RECORD SET —
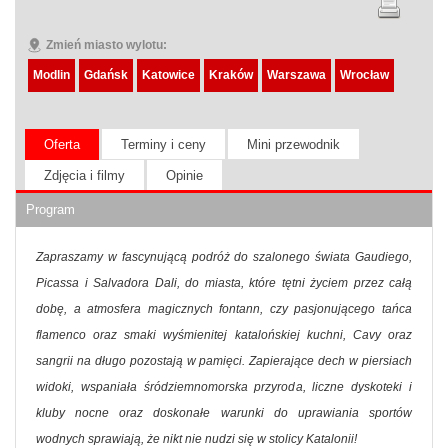
Zmień miasto wylotu:
Modlin
Gdańsk
Katowice
Kraków
Warszawa
Wrocław
Oferta
Terminy i ceny
Mini przewodnik
Zdjęcia i filmy
Opinie
Program
Zapraszamy w fascynującą podróż do szalonego świata Gaudiego,
Picassa i Salvadora Dali, do miasta, które tętni życiem przez całą
dobę, a atmosfera magicznych fontann, czy pasjonującego tańca
flamenco oraz smaki wyśmienitej katalońskiej kuchni, Cavy oraz
sangrii na długo pozostają w pamięci. Zapierające dech w piersiach
widoki, wspaniała śródziemnomorska przyroda, liczne dyskoteki i
kluby nocne oraz doskonałe warunki do uprawiania sportów
wodnych sprawiają, że nikt nie nudzi się w stolicy Katalonii!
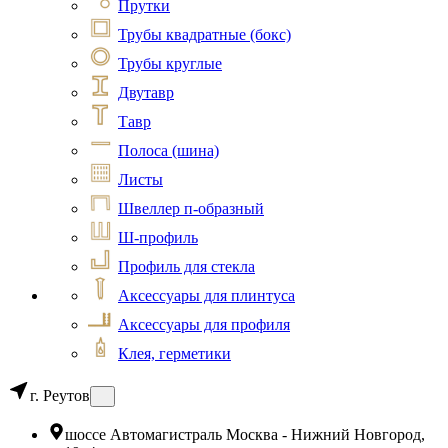
Прутки
Трубы квадратные (бокс)
Трубы круглые
Двутавр
Тавр
Полоса (шина)
Листы
Швеллер п-образный
Ш-профиль
Профиль для стекла
Аксессуары для плинтуса
Аксессуары для профиля
Клея, герметики
г. Реутов
шоссе Автомагистраль Москва - Нижний Новгород,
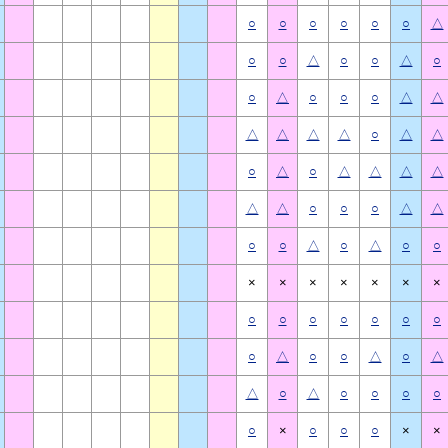
○
○
○
○
○
○
△
○
○
△
○
○
△
○
○
△
○
○
○
△
△
△
△
△
△
○
△
△
○
△
○
△
△
△
△
△
△
○
○
○
△
△
○
○
△
○
△
○
○
×
×
×
×
×
×
×
○
○
○
○
○
○
○
○
△
○
○
△
○
△
△
○
△
○
○
○
○
○
×
○
○
○
×
×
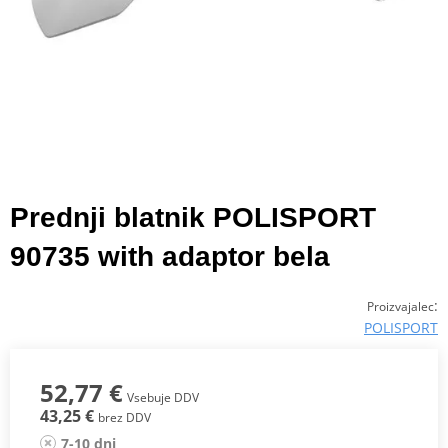
Prednji blatnik POLISPORT
90735 with adaptor bela
:
Proizvajalec
POLISPORT
52,77 €
Vsebuje DDV
43,25 €
brez DDV
7-10 dni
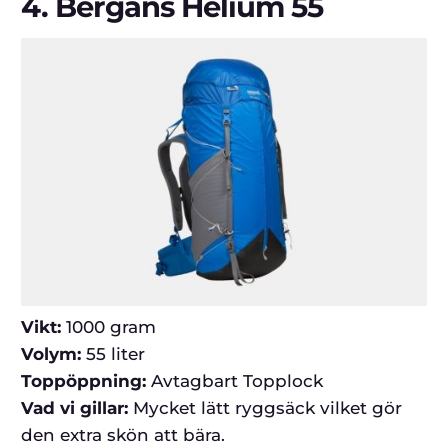
4.
Bergans Helium 55
Vikt:
1000 gram
Volym:
55 liter
Toppöppning:
Avtagbart Topplock
Vad vi gillar:
Mycket lätt ryggsäck vilket gör
den extra skön att bära.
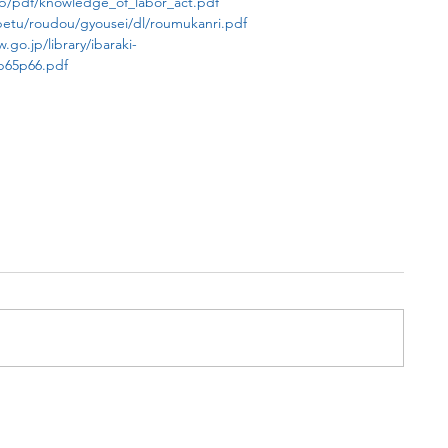
p/pdf/knowledge_of_labor_act.pdf
betu/roudou/gyousei/dl/roumukanri.pdf
.go.jp/library/ibaraki-
p65p66.pdf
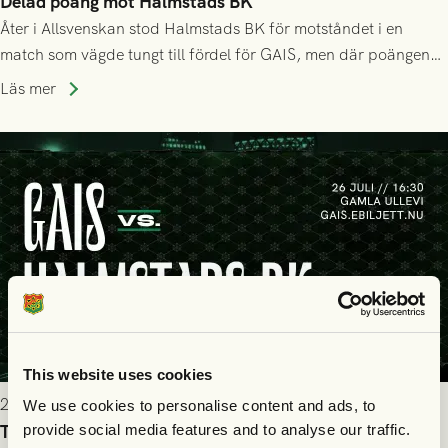
Delad poäng mot Halmstads BK
Åter i Allsvenskan stod Halmstads BK för motståndet i en
match som vägde tungt till fördel för GAIS, men där poängen
delades efter dramatik på tilläggstid.
Läs mer
This website uses cookies
2026-07-25 19:00
We use cookies to personalise content and ads, to
Truppen till GAIS - Halmstads BK 26/7
provide social media features and to analyse our traffic.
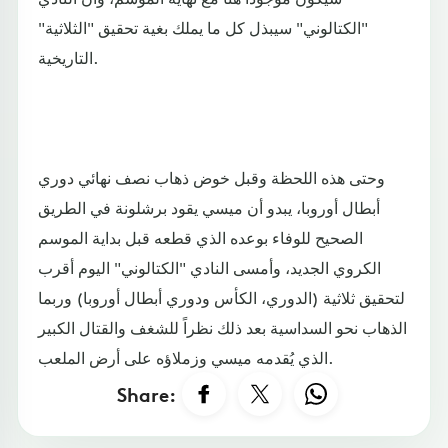
"الكتالوني" سيبذل كل ما يملك بغية تحقيق "الثلاثية"
التاريخية.
وحتى هذه اللحظة وقبل خوض ذهاب نصف نهائي دوري
أبطال أوروبا، يبدو أن ميسي يقود برشلونة في الطريق
الصحيح للوفاء بوعده الذي قطعه قبل بداية الموسم
الكروي الجديد، وأمسى النادي "الكتالوني" اليوم أقرب
لتحقيق ثلاثية (الدوري، الكأس ودوري أبطال أوروبا) وربما
الذهاب نحو السداسية بعد ذلك نظراً للشغف والقتال الكبير
الذي يُقدمه ميسي وزملاؤه على أرض الملعب.
Share:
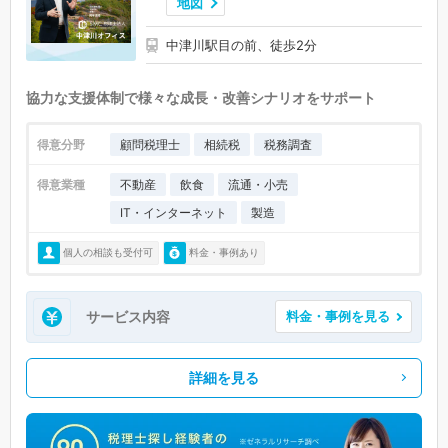
地図
中津川駅目の前、徒歩2分
協力な支援体制で様々な成長・改善シナリオをサポート
得意分野
顧問税理士
相続税
税務調査
得意業種
不動産
飲食
流通・小売
IT・インターネット
製造
個人の相談も受付可
料金・事例あり
サービス内容
料金・事例を見る
詳細を見る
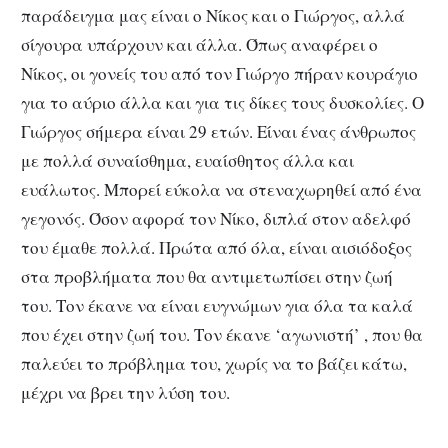
παράδειγμα μας είναι ο Νίκος και ο Γιώργος, αλλά
σίγουρα υπάρχουν και άλλα. Όπως αναφέρει ο
Νίκος, οι γονείς του από τον Γιώργο πήραν κουράγιο
για το αύριο άλλα και για τις δίκες τους δυσκολίες. Ο
Γιώργος σήμερα είναι 29 ετών. Είναι ένας άνθρωπος
με πολλά συναίσθημα, ευαίσθητος άλλα και
ευάλωτος. Μπορεί εύκολα να στεναχωρηθεί από ένα
γεγονός. Όσον αφορά τον Νίκο, διπλά στον αδελφό
του έμαθε πολλά. Πρώτα από όλα, είναι αισιόδοξος
στα προβλήματα που θα αντιμετωπίσει στην ζωή
του. Τον έκανε να είναι ευγνώμων για όλα τα καλά
που έχει στην ζωή του. Τον έκανε ‘αγωνιστή’ , που θα
παλεύει το πρόβλημα του, χωρίς να το βάζει κάτω,
μέχρι να βρει την λύση του.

EXERCISE DESCRIPTION — Please find every line in the records above that holds the word "άλλα" and copy it.

ANSWER FOR THIS EXERCISE —
σίγουρα υπάρχουν και άλλα. Όπως αναφέρει ο
για το αύριο άλλα και για τις δίκες τους δυσκολίες. Ο
με πολλά συναίσθημα, ευαίσθητος άλλα και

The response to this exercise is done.